If you don’t have room at home for a garden and you’d like to join a gardening community, one of the 70 neighborhood P-Patches may be right for you. Many of the gardens in the most highly populated areas of Seattle have waiting lists for plots, sometimes for up to 3 years. The further you get from the center of the city, the more likely you are to getting a plot.The Picardo Farm, the oldest and largest garden usually has space for new members. You can start out there, put your name on a waiting list and move to your neighborhood garden when space becomes available. Who knows, you may like Picardo so much, you might want to stay.
I decided to go to the Wedgewood neighborhood and check it out. The first thing that struck me was the soil—rich and black beyond belief. It appeared to be blanketed in dark compost–everywhere. I met a friendly gardener who assured me it is a naturally rich area and crops grow at amazing rates as compared to some other areas of the city. There wasn’t much activity this time of year but it isn’t hard to imagine what a beehive of activity it must be on a sunny weekend.
The “P” in P-Patch stands for Picardo, the name of the family who originally owned the farm.
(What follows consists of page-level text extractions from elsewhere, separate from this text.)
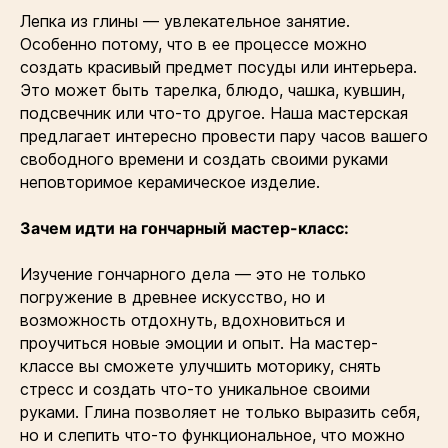
Лепка из глины — увлекательное занятие.
Особенно потому, что в ее процессе можно
создать красивый предмет посуды или интерьера.
Это может быть тарелка, блюдо, чашка, кувшин,
подсвечник или что-то другое. Наша мастерская
предлагает интересно провести пару часов вашего
свободного времени и создать своими руками
неповторимое керамическое изделие.
Зачем идти на гончарный мастер-класс:
Изучение гончарного дела — это не только
погружение в древнее искусство, но и
возможность отдохнуть, вдохновиться и
проучиться новые эмоции и опыт. На мастер-
классе вы сможете улучшить моторику, снять
стресс и создать что-то уникальное своими
руками. Глина позволяет не только выразить себя,
но и слепить что-то функциональное, что можно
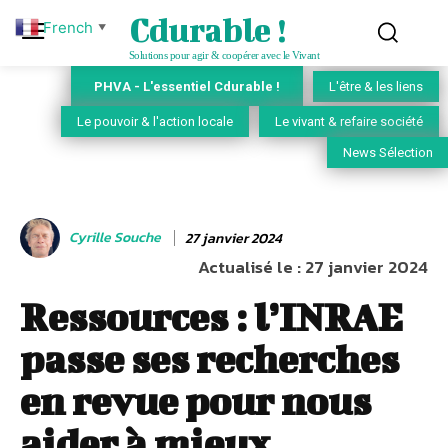
Cdurable !
French
▼
Solutions pour agir & coopérer avec le Vivant
PHVA - L'essentiel Cdurable !
L'être & les liens
Le pouvoir & l'action locale
Le vivant & refaire société
News Sélection
Cyrille Souche
27 janvier 2024
Actualisé le :
27 janvier 2024
Ressources : l’INRAE
passe ses recherches
en revue pour nous
aider à mieux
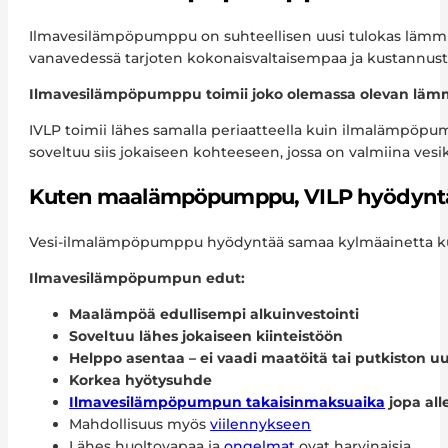
Ilmavesilämpöpumppu on suhteellisen uusi tulokas lämm
vanavedessä tarjoten kokonaisvaltaisempaa ja kustannu
Ilmavesilämpöpumppu toimii joko olemassa olevan lämm
IVLP toimii lähes samalla periaatteella kuin ilmalämpöp
soveltuu siis jokaiseen kohteeseen, jossa on valmiina vesik
Kuten maalämpöpumppu, VILP hyödyntää t
Vesi-ilmalämpöpumppu hyödyntää samaa kylmäainetta ku
Ilmavesilämpöpumpun edut:
Maalämpöä edullisempi alkuinvestointi
Soveltuu lähes jokaiseen kiinteistöön
Helppo asentaa – ei vaadi maatöitä tai putkiston u
Korkea hyötysuhde
Ilmavesilämpöpumpun takaisinmaksuaika
jopa all
Mahdollisuus myös
viilennykseen
Lähes huoltovapaa ja
ongelmat
ovat harvinaisia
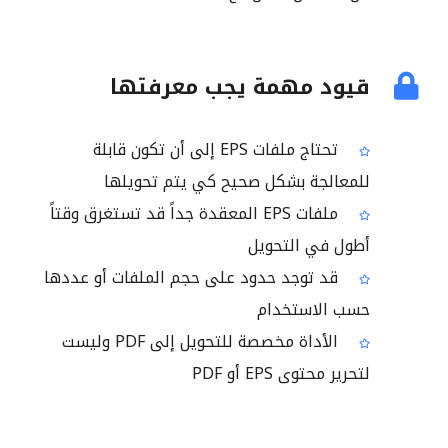
قيود مهمة يجب معرفتها
تحتاج ملفات EPS إلى أن تكون قابلة
للمعالجة بشكل صحيح كي يتم تحويلها
ملفات EPS المعقدة جداً قد تستغرق وقتاً
أطول في التحويل
قد توجد حدود على حجم الملفات أو عددها
حسب الاستخدام
الأداة مخصصة للتحويل إلى PDF وليست
لتحرير محتوى EPS أو PDF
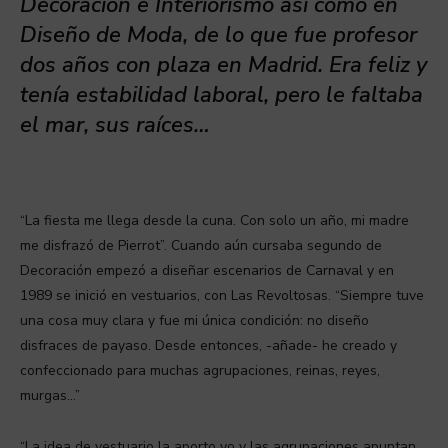
Decoración e Interiorismo así como en
Diseño de Moda, de lo que fue profesor
dos años con plaza en Madrid. Era feliz y
tenía estabilidad laboral, pero le faltaba
el mar, sus raíces…
“La fiesta me llega desde la cuna. Con solo un año, mi madre
me disfrazó de Pierrot”. Cuando aún cursaba segundo de
Decoración empezó a diseñar escenarios de Carnaval y en
1989 se inició en vestuarios, con Las Revoltosas. “Siempre tuve
una cosa muy clara y fue mi única condición: no diseño
disfraces de payaso. Desde entonces, -añade- he creado y
confeccionado para muchas agrupaciones, reinas, reyes,
murgas…”
“La idea de vestuario la aporto yo y las agrupaciones apuntan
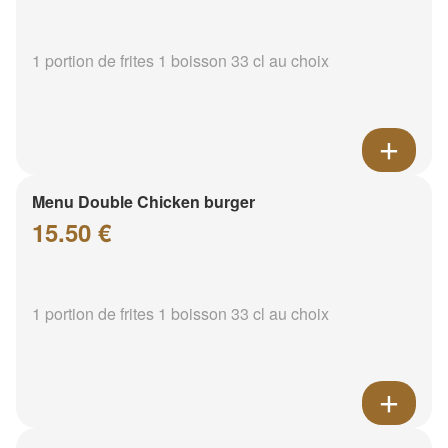
1 portion de frites 1 boisson 33 cl au choix
Menu Double Chicken burger
15.50 €
1 portion de frites 1 boisson 33 cl au choix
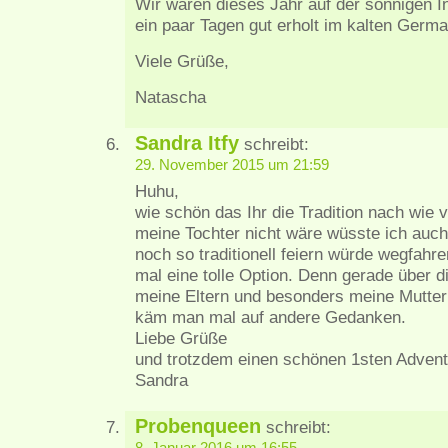
Wir waren dieses Jahr auf der sonnigen In
ein paar Tagen gut erholt im kalten Germ
Viele Grüße,
Natascha
Sandra Itfy
schreibt:
29. November 2015 um 21:59
Huhu,
wie schön das Ihr die Tradition nach wie v
meine Tochter nicht wäre wüsste ich auch
noch so traditionell feiern würde wegfahr
mal eine tolle Option. Denn gerade über d
meine Eltern und besonders meine Mutte
käm man mal auf andere Gedanken.
Liebe Grüße
und trotzdem einen schönen 1sten Advent
Sandra
Probenqueen
schreibt:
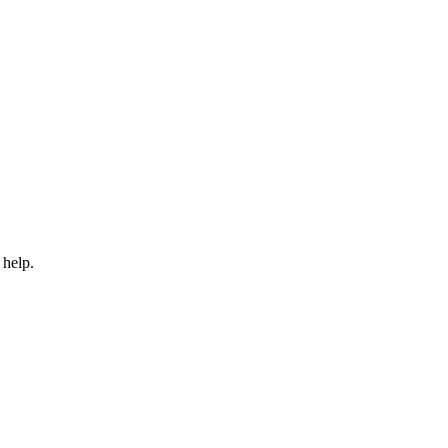
 help.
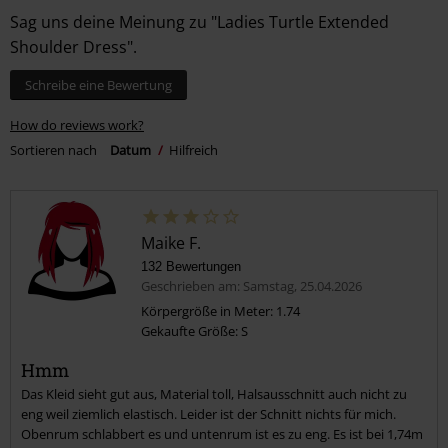
Sag uns deine Meinung zu "Ladies Turtle Extended
Shoulder Dress".
Schreibe eine Bewertung
How do reviews work?
Sortieren nach
Datum
Hilfreich
Maike F.
132 Bewertungen
Geschrieben am: Samstag, 25.04.2026
Körpergröße in Meter: 1.74
Gekaufte Größe: S
Hmm
Das Kleid sieht gut aus, Material toll, Halsausschnitt auch nicht zu
eng weil ziemlich elastisch. Leider ist der Schnitt nichts für mich.
Obenrum schlabbert es und untenrum ist es zu eng. Es ist bei 1,74m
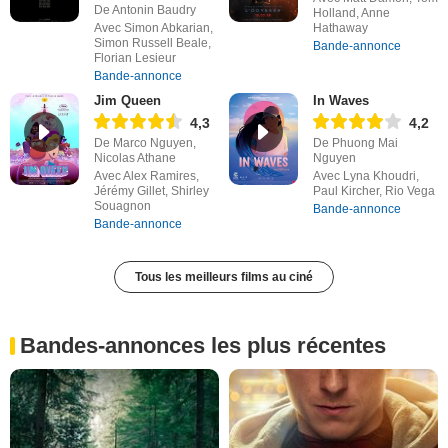
De Antonin Baudry
Holland, Anne
Avec Simon Abkarian,
Hathaway
Simon Russell Beale,
Bande-annonce
Florian Lesieur
Bande-annonce
Jim Queen
In Waves
4,3
4,2
De Marco Nguyen,
De Phuong Mai
Nicolas Athane
Nguyen
Avec Alex Ramires,
Avec Lyna Khoudri,
Jérémy Gillet, Shirley
Paul Kircher, Rio Vega
Souagnon
Bande-annonce
Bande-annonce
Tous les meilleurs films au ciné
Bandes-annonces les plus récentes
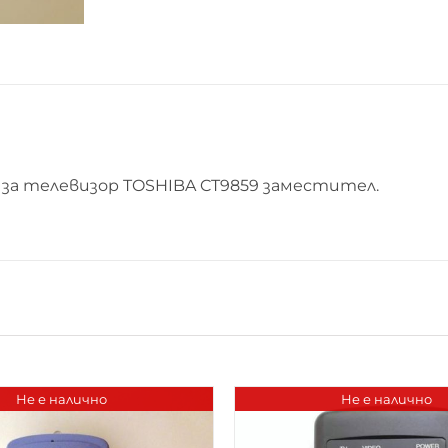
за телевизор TOSHIBA CT9859 заместител.
Не е налично
Не е налично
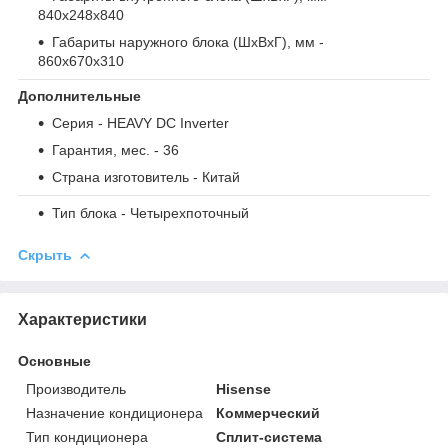
840x248x840
Габариты наружного блока (ШxВxГ), мм
-
860x670x310
Дополнительные
Серия
- HEAVY DC Inverter
Гарантия, мес.
- 36
Страна изготовитель
- Китай
Тип блока
- Четырехпоточный
Скрыть
Характеристики
Основные
Производитель
Hisense
Назначение кондиционера
Коммерческий
Тип кондиционера
Сплит-система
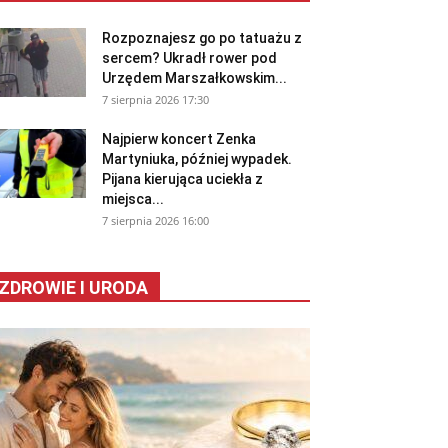
Rozpoznajesz go po tatuażu z
sercem? Ukradł rower pod
Urzędem Marszałkowskim...
7 sierpnia 2026 17:30
Najpierw koncert Zenka
Martyniuka, później wypadek.
Pijana kierująca uciekła z
miejsca...
7 sierpnia 2026 16:00
ZDROWIE I URODA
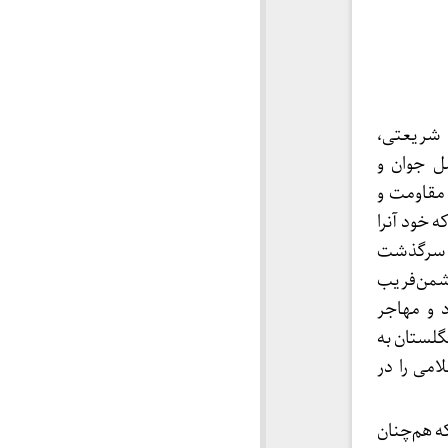
۱۳۵ دکتر علی شریعتی،
ل جوان و
 مقاومت و
 خود آنرا
مه سرگذشت
دشمن‌فریب
 و مهاجر
ر مرموزی در جنوب انگلستان به
امی را در
ه هم‌چنان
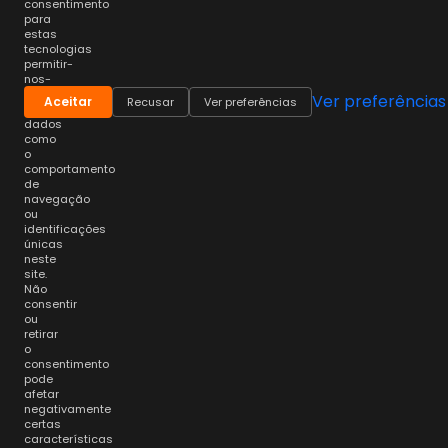
consentimento
para
estas
tecnologias
permitir-
nos-
á
Ver preferências
Aceitar
Recusar
Ver preferências
processar
dados
como
o
comportamento
de
navegação
ou
identificações
únicas
neste
site.
Não
consentir
ou
retirar
o
consentimento
pode
afetar
negativamente
certas
características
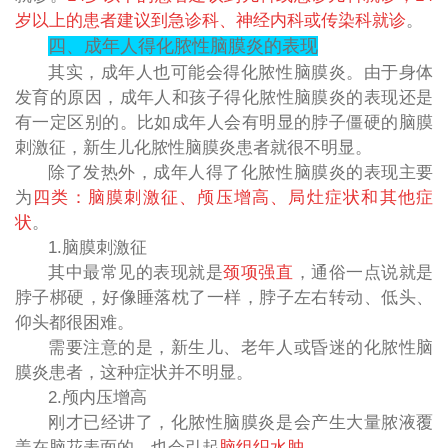
岁以上的患者建议到急诊科、神经内科或传染科就诊
。
四、成年人得化脓性脑膜炎的表现
其实，成年人也可能会得化脓性脑膜炎。由于身体
发育的原因，成年人和孩子得化脓性脑膜炎的表现还是
有一定区别的。比如成年人会有明显的脖子僵硬的脑膜
刺激征，新生儿化脓性脑膜炎患者就很不明显。
除了发热外，成年人得了化脓性脑膜炎的表现主要
为
四类：脑膜刺激征、颅压增高、局灶症状和其他症
状
。
1.脑膜刺激征
其中最常见的表现就是
颈项强直
，通俗一点说就是
脖子梆硬，好像睡落枕了一样，脖子左右转动、低头、
仰头都很困难。
需要注意的是，新生儿、老年人或昏迷的化脓性脑
膜炎患者，这种症状并不明显。
2.颅内压增高
刚才已经讲了，化脓性脑膜炎是会产生大量脓液覆
盖在脑花表面的，也会引起
脑组织水肿
。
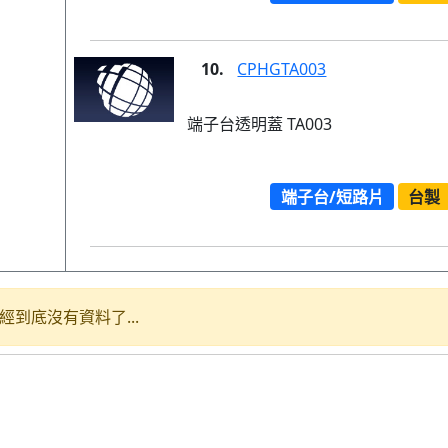
10.
CPHGTA003
端子台透明蓋 TA003
端子台/短路片
台製
經到底沒有資料了...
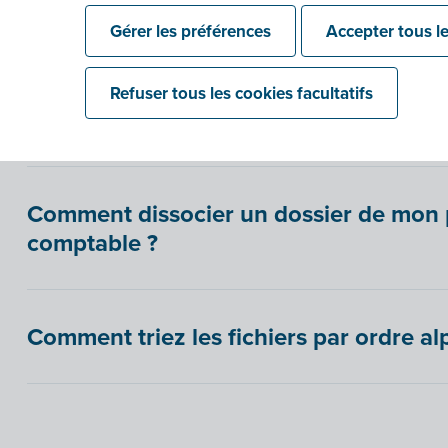
Gérer les préférences
Accepter tous le
Comment ajouter des dossiers (existant
Refuser tous les cookies facultatifs
fichier Excel ?
Comment dissocier un dossier de mon p
comptable ?
Comment triez les fichiers par ordre a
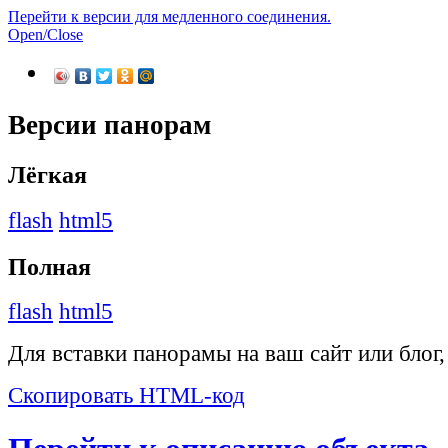
Перейти к версии для медленного соединения.
Open/Close
Версии панорам
Лёгкая
flash
html5
Полная
flash
html5
Для вставки панорамы на ваш сайт или блог
Скопировать HTML-код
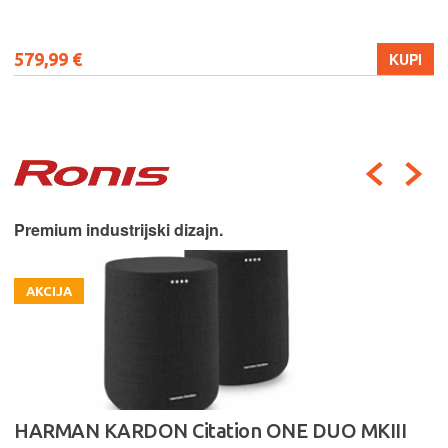
579,99 €
KUPI
Premium industrijski dizajn.
AKCIJA
HARMAN KARDON Citation ONE DUO MKIII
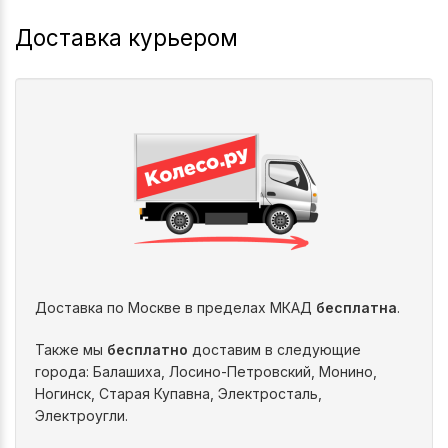
Доставка курьером
Доставка по Москве в пределах МКАД
бесплатна
.
Также мы
бесплатно
доставим в следующие
города: Балашиха, Лосино-Петровский, Монино,
Ногинск, Старая Купавна, Электросталь,
Электроугли.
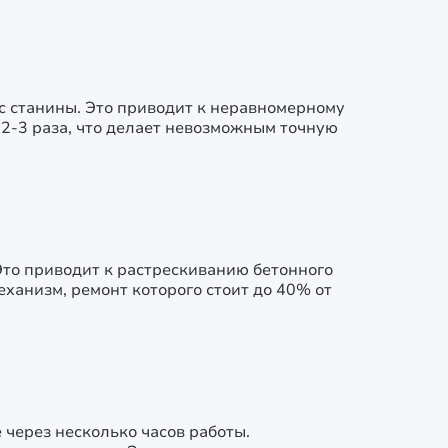
с станины. Это приводит к неравномерному
2-3 раза, что делает невозможным точную
то приводит к растрескиванию бетонного
ханизм, ремонт которого стоит до 40% от
 через несколько часов работы.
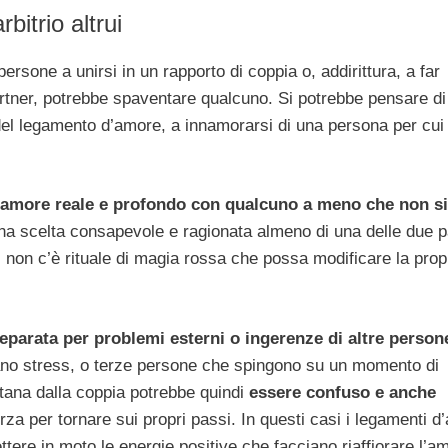
rbitrio altrui
rsone a unirsi in un rapporto di coppia o, addirittura, a far
partner, potrebbe spaventare qualcuno. Si potrebbe pensare d
 del legamento d’amore, a innamorarsi di una persona per cui
’amore reale e profondo con qualcuno a meno che non si
una scelta consapevole e ragionata almeno di una delle due pa
 non c’è rituale di magia rossa che possa modificare la prop
separata per problemi esterni o ingerenze di altre person
sano stress, o terze persone che spingono su un momento di
lontana dalla coppia potrebbe quindi
essere confuso e anche
rza per tornare sui propri passi. In questi casi i legamenti 
ere in moto le energie positive che facciano riaffiorare l’a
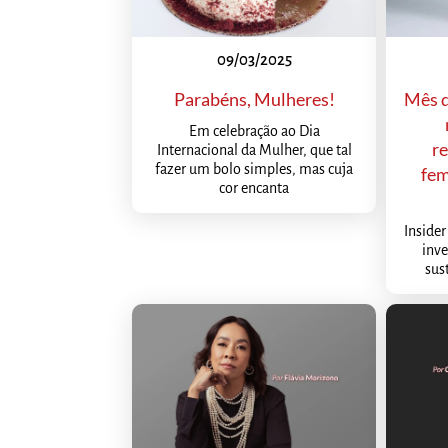
09/03/2025
Parabéns, Mulheres!
Mês d
Em celebração ao Dia
r
Internacional da Mulher, que tal
fazer um bolo simples, mas cuja
fem
cor encanta
Insider
inve
sus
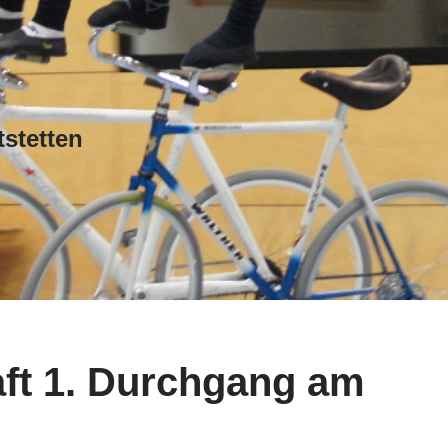
stetten
ft 1. Durchgang am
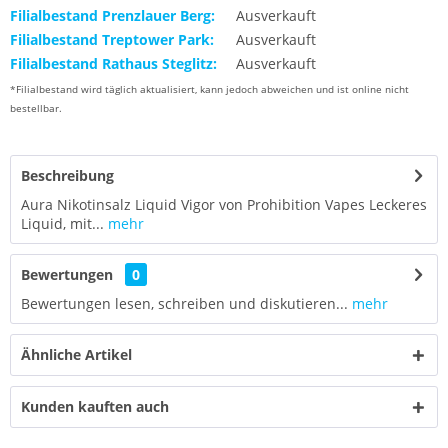
Filialbestand Prenzlauer Berg:
Ausverkauft
Filialbestand Treptower Park:
Ausverkauft
Filialbestand Rathaus Steglitz:
Ausverkauft
*Filialbestand wird täglich aktualisiert, kann jedoch abweichen und ist online nicht
bestellbar.
Beschreibung
Aura Nikotinsalz Liquid Vigor von Prohibition Vapes Leckeres
Liquid, mit...
mehr
Bewertungen
0
Bewertungen lesen, schreiben und diskutieren...
mehr
Ähnliche Artikel
Kunden kauften auch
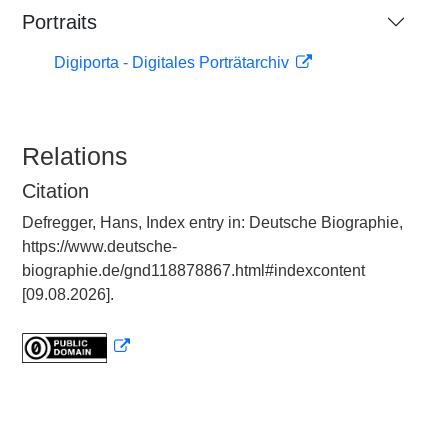
Portraits
Digiporta - Digitales Porträtarchiv
Relations
Citation
Defregger, Hans, Index entry in: Deutsche Biographie,
https://www.deutsche-
biographie.de/gnd118878867.html#indexcontent
[09.08.2026].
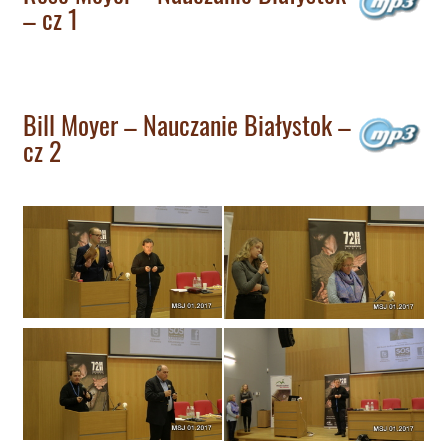
– cz 1
Bill Moyer – Nauczanie Białystok –
cz 2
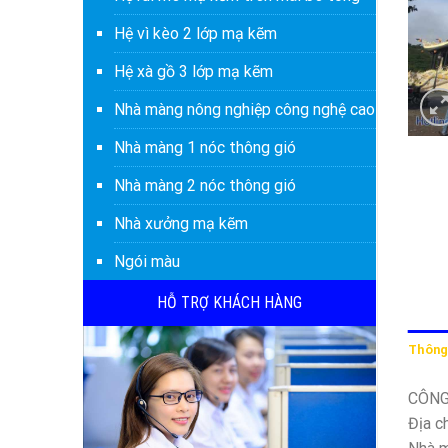
Hệ vì kèo 2 lớp mạ kẽm
Hệ xà gồ 3 lớp mạ kẽm
Nhà màng nông nghiệp công nghệ cao
Nhà màng 1 nóc thông gió
Nhà màng 2 nóc thông gió
Nhà xưởng mạ kẽm
Ngói màu
HỖ TRỢ KHÁCH HÀNG
Thông 
CÔNG
Địa c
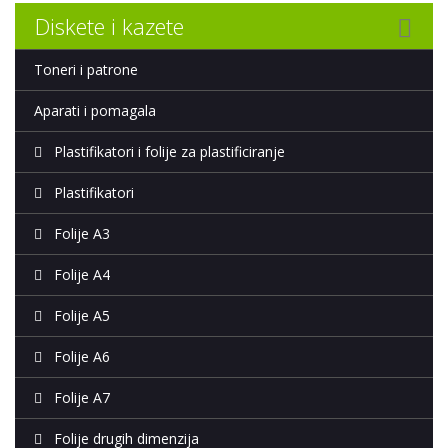
Diskete i kazete
Toneri i patrone
Aparati i pomagala
Plastifikatori i folije za plastificiranje
Plastifikatori
Folije A3
Folije A4
Folije A5
Folije A6
Folije A7
Folije drugih dimenzija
They lent the space for a community garden in 1970. At that time, Seattle economy was hurting because of the “Boeing Bust” and it was the time of the back-to-the-land movement. Today the Picardo Garden is still going strong and has some of it’s original members. The idea of community gardens has taken hold and has grown to serve more than 6000 gardeners.P-Patch community gardens cost $23 application fee and $11 for each 100sq of space gardened. You must contribute 8 hours of time to the common areas of the garden, 4 of those at your P-Patch site. We will be visiting different gardens throughout the year and will let you know what we find. In the meantime, if you think you might like to try it or if you just want some inspiration, stop by your neighborhood P-Patch.